*作業指示*:
十一面観音像についての提示文から、「顔の説明のところに下線を引い」から「の意味は何かあるのだろうか。」までの範囲を一字も変えずに書き写して出力せよ。
── 提示文
顔の説明のところに下線を引いておきました。この引用文からもわかりますように、なぜ十一面がそれぞれ特徴ある表情をするかという理由にはまったくふれられていません。理由は「文献の規定に従ったから」としか言いようがないのです。私が拝観したときも、現地の説明をして下さる方が何か仏教的な理由を挙げておられましたが、文献的な根拠はないようです。作品よりも文献が先行する日本の密教美術の特質なのです。なお、この引用文では頂上面が仏面で、しかも五仏を宝冠に表していますが、実際は菩薩面です。このような文献との不一致も、研究を行うときに問題になります。

向源寺の十一面観音像はお顔といい、全体のプロポーションといい、写真でいつ見てもほれぼれしますが、こんなすばらしい仏像を制作した仏師の名前は残っていないのでしょうか。
残っていないようです。日本の仏像で仏師の名前が胎内などに記されるようになるのは、平安時代の中期頃からでしょうか(向源寺の像の制作は平安初期です)。しかし、大半の仏像は無記名です。仏像を刻むのは個性的な芸術家ではなく、伝統を受け継いだ職人であり、それは日本以外でも同様です。インドの仏像の銘文には、寄進者の名前はしばしば登場しますが、作者の名前が現れることは皆無です。なお、日本の仏像の内部空間は、制作者以外の名前以外にも、結縁の人々、つまり依頼主と縁のある人で、仏像を作る功徳の「おすそわけ」をもらう人たちの名前が記されることがあり、そこから、当時の人々のネットワークが明らかになることもあります。また、胎内納入品にもさまざまなものがあり、当時の信仰のあり方がわかります。仏像が持つ情報は、外観だけではないのです。

福井・羽賀寺の十一面観音の2割くらい長い手には驚いた。左手を曲げているから、余計に右手だけ長いように見えて奇妙な気がする。作った人はこのバランスで本当に作りたかったのだろうか。だとしたら2割り増しの意味は何かあるのだろうか。
────
── 提供資料
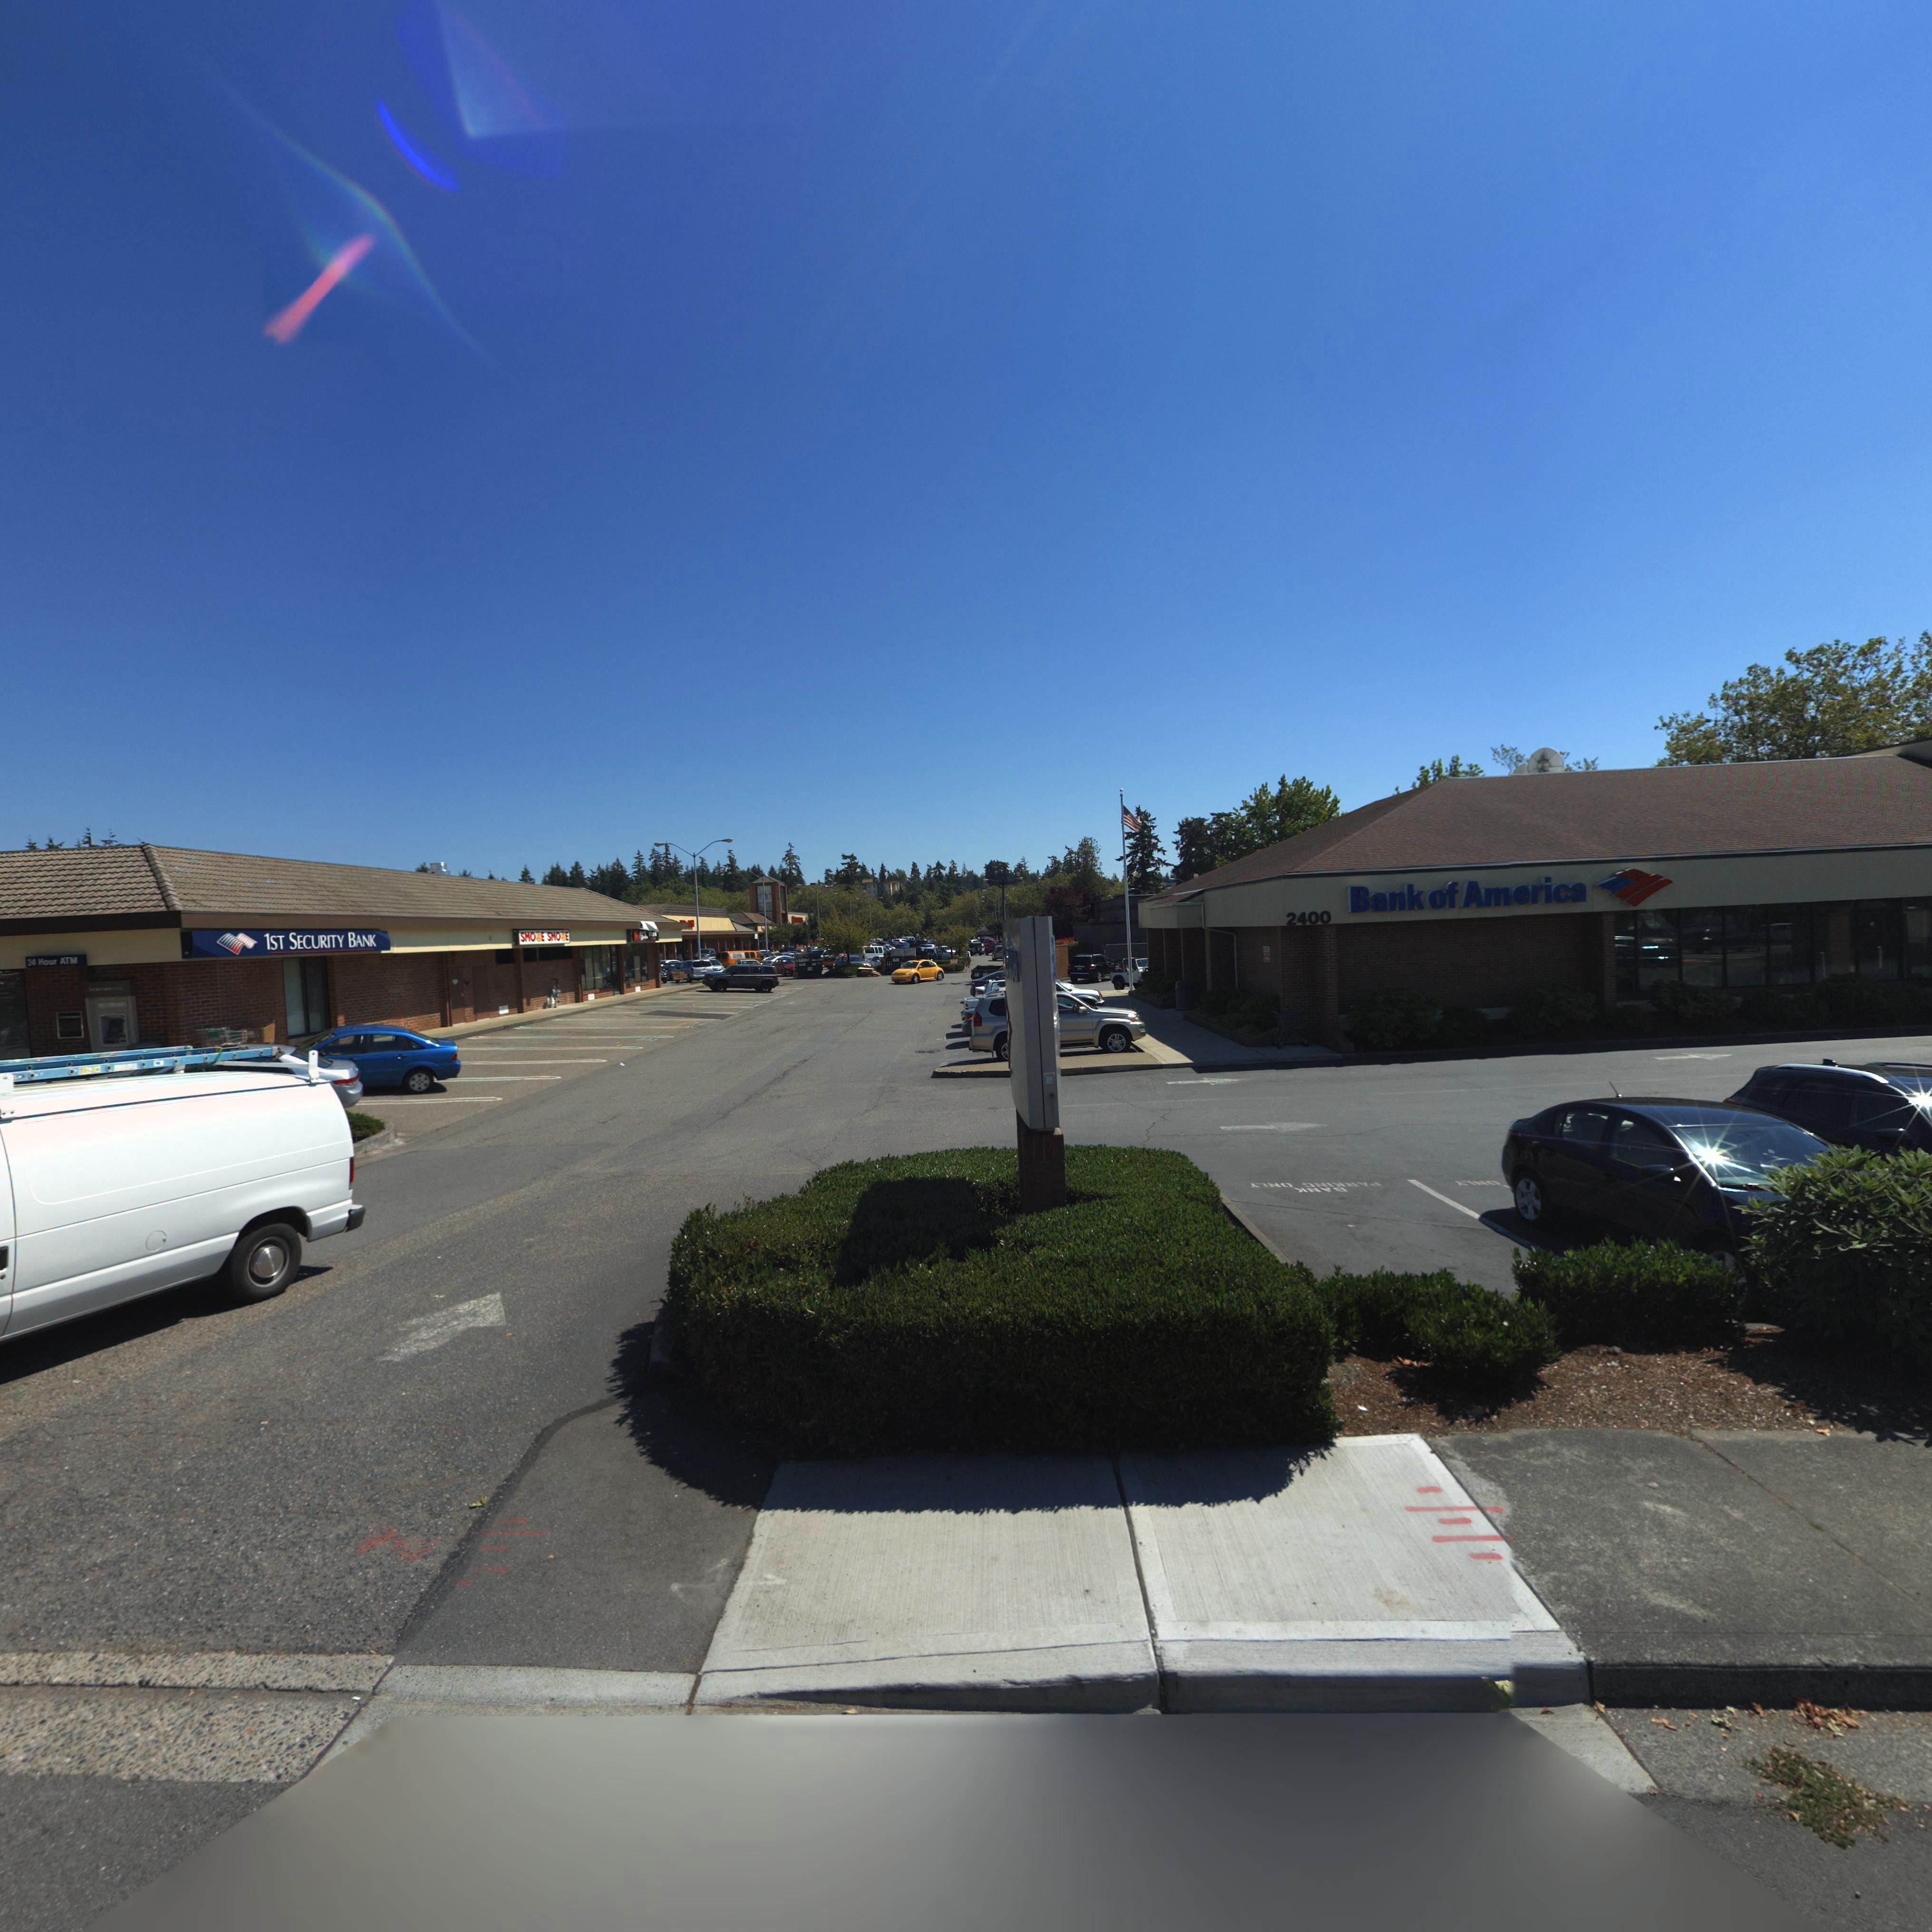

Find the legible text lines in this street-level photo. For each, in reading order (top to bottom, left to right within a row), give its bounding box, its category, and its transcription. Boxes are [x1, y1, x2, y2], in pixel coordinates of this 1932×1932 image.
────
*最終回答*:
顔の説明のところに下線を引いておきました。この引用文からもわかりますように、なぜ十一面がそれぞれ特徴ある表情をするかという理由にはまったくふれられていません。理由は「文献の規定に従ったから」としか言いようがないのです。私が拝観したときも、現地の説明をして下さる方が何か仏教的な理由を挙げておられましたが、文献的な根拠はないようです。作品よりも文献が先行する日本の密教美術の特質なのです。なお、この引用文では頂上面が仏面で、しかも五仏を宝冠に表していますが、実際は菩薩面です。このような文献との不一致も、研究を行うときに問題になります。

向源寺の十一面観音像はお顔といい、全体のプロポーションといい、写真でいつ見てもほれぼれしますが、こんなすばらしい仏像を制作した仏師の名前は残っていないのでしょうか。
残っていないようです。日本の仏像で仏師の名前が胎内などに記されるようになるのは、平安時代の中期頃からでしょうか(向源寺の像の制作は平安初期です)。しかし、大半の仏像は無記名です。仏像を刻むのは個性的な芸術家ではなく、伝統を受け継いだ職人であり、それは日本以外でも同様です。インドの仏像の銘文には、寄進者の名前はしばしば登場しますが、作者の名前が現れることは皆無です。なお、日本の仏像の内部空間は、制作者以外の名前以外にも、結縁の人々、つまり依頼主と縁のある人で、仏像を作る功徳の「おすそわけ」をもらう人たちの名前が記されることがあり、そこから、当時の人々のネットワークが明らかになることもあります。また、胎内納入品にもさまざまなものがあり、当時の信仰のあり方がわかります。仏像が持つ情報は、外観だけではないのです。

福井・羽賀寺の十一面観音の2割くらい長い手には驚いた。左手を曲げているから、余計に右手だけ長いように見えて奇妙な気がする。作った人はこのバランスで本当に作りたかったのだろうか。だとしたら2割り増しの意味は何かあるのだろうか。